8. BADARE AL RESTO DEL GREGGE

     Alcuni, se non si induriscono e si perdono completamente, devono prima aver toccato il fondo, per rendersi conto della loro situazione, per ravvedersi, per chiedere soccorso e farsi aiutare a risalire. Aspettando e pregando per un rinsavimento, dobbiamo lasciare a Dio la responsabilità su tali persone, fintantoché agiscono con arbitrio, caparbietà e rabbia; e dobbiamo confidare che l’Onnipotente, sapendo ogni cosa, ha una medicina anche per loro.

     In certi casi, bisognerà constatare che ogni tentativo di sanare una tale persona è andata a vuoto, nonostante tutto l’amore che le abbiamo mostrato, tutto il tempo investito e tutti gli interventi intrapresi.
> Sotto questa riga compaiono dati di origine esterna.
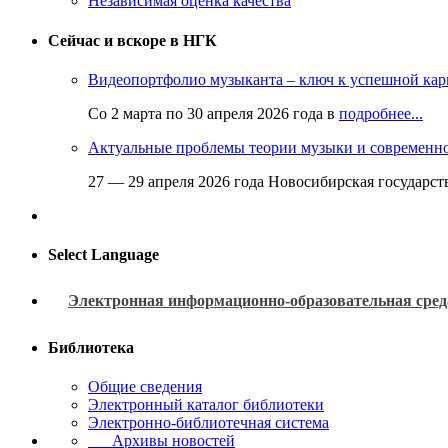
Независимая оценка качества
Сейчас и вскоре в НГК
Видеопортфолио музыканта – ключ к успешной кар
Со 2 марта по 30 апреля 2026 года в
подробнее...
Актуальные проблемы теории музыки и современн
27 — 29 апреля 2026 года Новосибирская государс
Select Language
Электронная информационно-образовательная сред
Библиотека
Общие сведения
Электронный каталог библиотеки
Электронно-библиотечная система
Архивы новостей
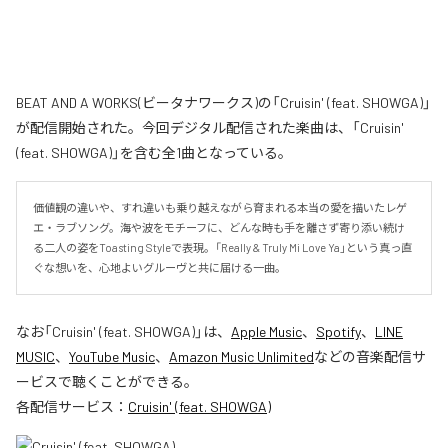
BEAT AND A WORKS(ビータナワークス)の「Cruisin' (feat. SHOWGA)」
が配信開始された。今回デジタル配信された楽曲は、「Cruisin'
(feat. SHOWGA)」を含む全1曲となっている。
価値観の違いや、すれ違いも乗り越えながら育まれる本当の愛を描いたレゲ
エ・ラブソング。海や波をモチーフに、どんな時も手を離さず寄り添い続け
る二人の姿をToasting Styleで表現。「Really & Truly Mi Love Ya」という真っ直
ぐな想いを、心地よいグルーヴと共に届ける一曲。
なお「
Cruisin' (feat. SHOWGA)
」は、
Apple Music
、
Spotify
、
LINE
MUSIC
、
YouTube Music
、
Amazon Music Unlimited
などの音楽配信サ
ービスで聴くことができる。
各配信サービス：
Cruisin' (feat. SHOWGA)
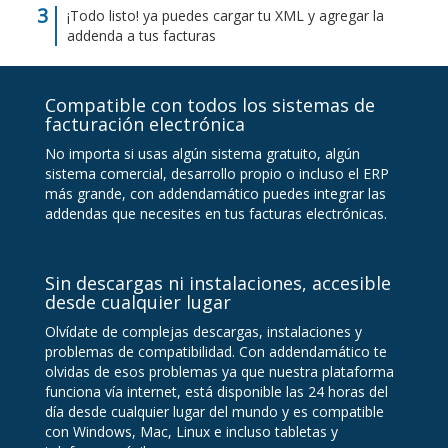
¡Todo listo! ya puedes cargar tu XML y agregar la
addenda a tus facturas
Compatible con todos los sistemas de
facturación electrónica
No importa si usas algún sistema gratuito, algún
sistema comercial, desarrollo propio o incluso el ERP
más grande, con addendamático puedes integrar las
addendas que necesites en tus facturas electrónicas.
Sin descargas ni instalaciones, accesible
desde cualquier lugar
Olvídate de complejas descargas, instalaciones y
problemas de compatibilidad. Con addendamático te
olvidas de esos problemas ya que nuestra plataforma
funciona vía internet, está disponible las 24 horas del
día desde cualquier lugar del mundo y es compatible
con Windows, Mac, Linux e incluso tabletas y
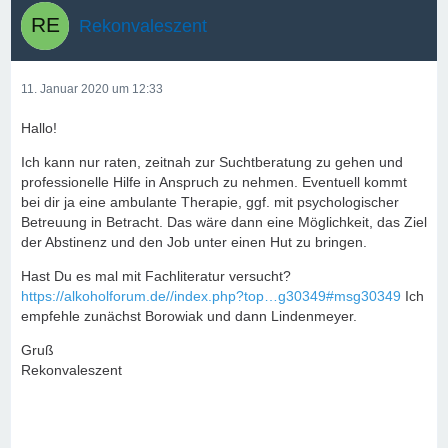
Rekonvaleszent
11. Januar 2020 um 12:33
Hallo!
Ich kann nur raten, zeitnah zur Suchtberatung zu gehen und
professionelle Hilfe in Anspruch zu nehmen. Eventuell kommt
bei dir ja eine ambulante Therapie, ggf. mit psychologischer
Betreuung in Betracht. Das wäre dann eine Möglichkeit, das Ziel
der Abstinenz und den Job unter einen Hut zu bringen.
Hast Du es mal mit Fachliteratur versucht?
https://alkoholforum.de//index.php?top…g30349#msg30349
Ich
empfehle zunächst Borowiak und dann Lindenmeyer.
Gruß
Rekonvaleszent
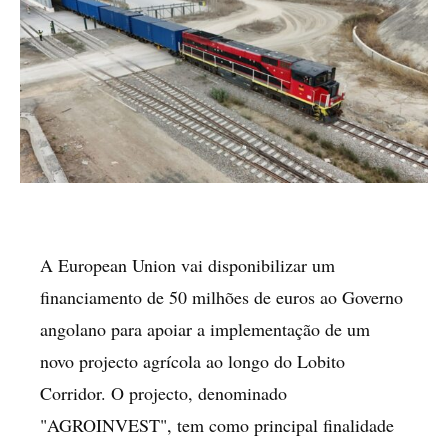
A European Union vai disponibilizar um
financiamento de 50 milhões de euros ao Governo
angolano para apoiar a implementação de um
novo projecto agrícola ao longo do Lobito
Corridor. O projecto, denominado
"AGROINVEST", tem como principal finalidade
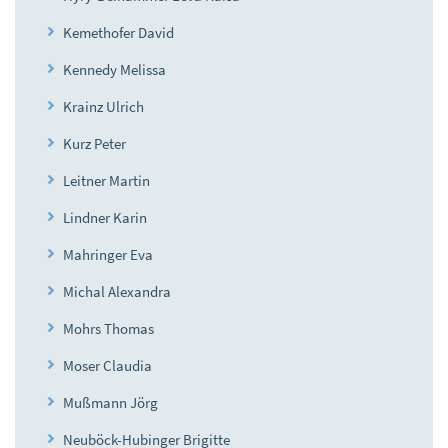
Kemethofer David
Kennedy Melissa
Krainz Ulrich
Kurz Peter
Leitner Martin
Lindner Karin
Mahringer Eva
Michal Alexandra
Mohrs Thomas
Moser Claudia
Mußmann Jörg
Neuböck-Hubinger Brigitte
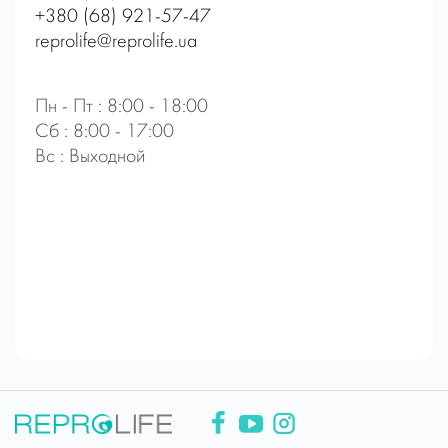
+380 (68) 921-57-47
reprolife@reprolife.ua
Пн - Пт : 8:00 - 18:00
Сб : 8:00 - 17:00
Вс : Выходной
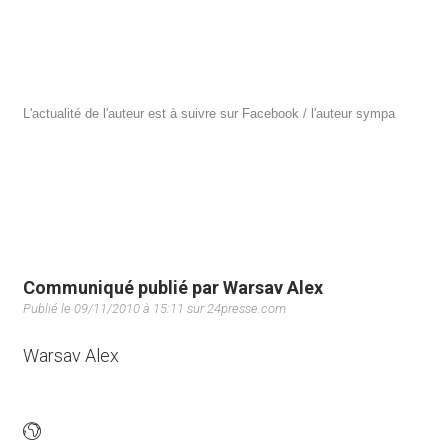
L'actualité de l'auteur est à suivre sur Facebook / l'auteur sympa
Communiqué publié par Warsav Alex
Publié le 09/11/2010 à 15:11 sur 24presse.com
Warsav Alex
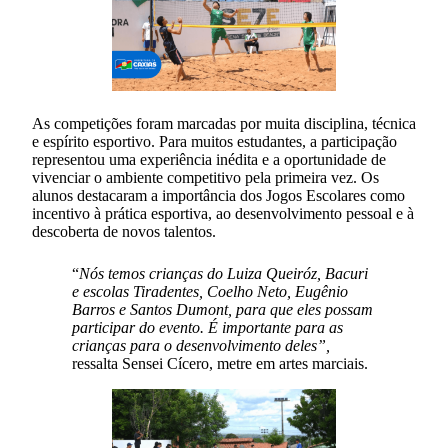
As competições foram marcadas por muita disciplina, técnica
e espírito esportivo. Para muitos estudantes, a participação
representou uma experiência inédita e a oportunidade de
vivenciar o ambiente competitivo pela primeira vez. Os
alunos destacaram a importância dos Jogos Escolares como
incentivo à prática esportiva, ao desenvolvimento pessoal e à
descoberta de novos talentos.
“
Nós temos crianças do Luiza Queiróz, Bacuri
e escolas Tiradentes, Coelho Neto, Eugênio
Barros e Santos Dumont, para que eles possam
participar do evento. É importante para as
crianças para o desenvolvimento deles”,
ressalta Sensei Cícero, metre em artes marciais.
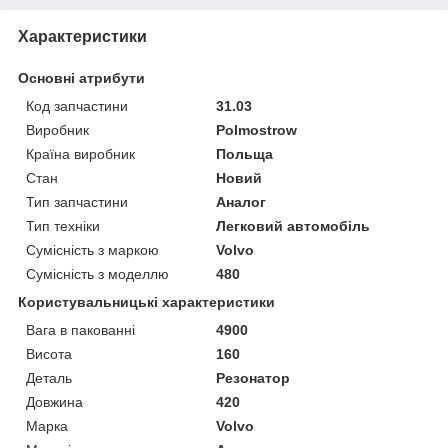
Характеристики
Основні атрибути
Код запчастини
31.03
Виробник
Polmostrow
Країна виробник
Польща
Стан
Новий
Тип запчастини
Аналог
Тип техніки
Легковий автомобіль
Сумісність з маркою
Volvo
Сумісність з моделлю
480
Користувальницькі характеристики
Вага в пакованні
4900
Висота
160
Деталь
Резонатор
Довжина
420
Марка
Volvo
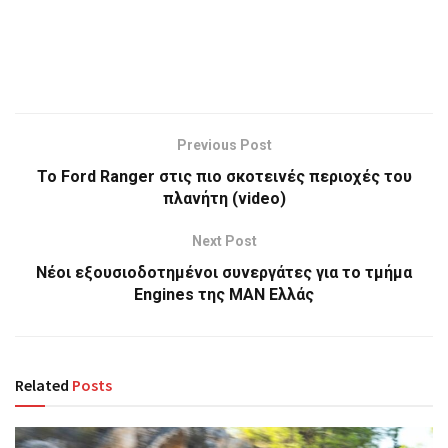
Previous Post
Το Ford Ranger στις πιο σκοτεινές περιοχές του
πλανήτη (video)
Next Post
Νέοι εξουσιοδοτημένοι συνεργάτες για το τμήμα
Engines της MAN Ελλάς
Related
Posts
Una tale persona aveva la parvenza della devozione, ma non ha voluto sottomettersi veramente a Dio; voleva amare il Signore a modo loro, senza ubbidirgli veramente. Avrà forse accettato Gesù come suo Salvatore, ma non lo vuole veramente come Signore; allora vengono seriamente i dubbi che sia mai stata veramente rigenerata. Anche l’apostolo Giovanni dovette amaramente constatare: «Uscirono di mezzo a noi, ma non erano dei nostri — infatti, se fossero stati dei nostri, sarebbero rimasti con noi — ma affinché fossero manifestati che essi tutti non sono dei nostri» (1 Gv 2,19). A un certo punto, bisogna fermarsi di cercare quelli, che se ne sono andati e vogliono rimanere caparbiamente lontano. Se si ravvedranno, lo mostrerà il tempo. Intanto il dovere di tali guide è dedicarsi a quelli che sono rimasti, vegliando e proteggendoli dai lupi esterni e dagli eventuali maestri perversi, che si potrebbero annidare all’interno (cfr. At 20,28ss).